Collection entries:
Content starts
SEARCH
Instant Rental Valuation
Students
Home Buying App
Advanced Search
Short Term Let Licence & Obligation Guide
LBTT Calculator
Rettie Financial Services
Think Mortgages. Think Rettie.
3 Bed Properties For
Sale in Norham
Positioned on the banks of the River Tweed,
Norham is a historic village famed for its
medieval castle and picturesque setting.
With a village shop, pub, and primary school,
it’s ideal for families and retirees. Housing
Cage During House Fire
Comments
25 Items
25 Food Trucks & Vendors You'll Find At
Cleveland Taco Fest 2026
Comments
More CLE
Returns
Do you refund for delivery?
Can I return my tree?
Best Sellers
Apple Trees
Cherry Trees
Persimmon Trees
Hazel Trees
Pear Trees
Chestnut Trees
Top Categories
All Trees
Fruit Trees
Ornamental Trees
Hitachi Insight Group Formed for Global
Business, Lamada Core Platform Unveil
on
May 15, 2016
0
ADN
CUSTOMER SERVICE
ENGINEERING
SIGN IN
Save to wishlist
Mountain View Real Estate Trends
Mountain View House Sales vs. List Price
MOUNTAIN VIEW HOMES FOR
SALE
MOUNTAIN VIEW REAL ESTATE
Content ends
Write the entries above out again, unchanged and complete.

Response to this exercise.
SEARCH
Instant Rental Valuation
Students
Home Buying App
Advanced Search
Short Term Let Licence & Obligation Guide
LBTT Calculator
Rettie Financial Services
Think Mortgages. Think Rettie.
3 Bed Properties For
Sale in Norham
Positioned on the banks of the River Tweed,
Norham is a historic village famed for its
medieval castle and picturesque setting.
With a village shop, pub, and primary school,
it’s ideal for families and retirees. Housing
Cage During House Fire
Comments
25 Items
25 Food Trucks & Vendors You'll Find At
Cleveland Taco Fest 2026
Comments
More CLE
Returns
Do you refund for delivery?
Can I return my tree?
Best Sellers
Apple Trees
Cherry Trees
Persimmon Trees
Hazel Trees
Pear Trees
Chestnut Trees
Top Categories
All Trees
Fruit Trees
Ornamental Trees
Hitachi Insight Group Formed for Global
Business, Lamada Core Platform Unveil
on
May 15, 2016
0
ADN
CUSTOMER SERVICE
ENGINEERING
SIGN IN
Save to wishlist
Mountain View Real Estate Trends
Mountain View House Sales vs. List Price
MOUNTAIN VIEW HOMES FOR
SALE
MOUNTAIN VIEW REAL ESTATE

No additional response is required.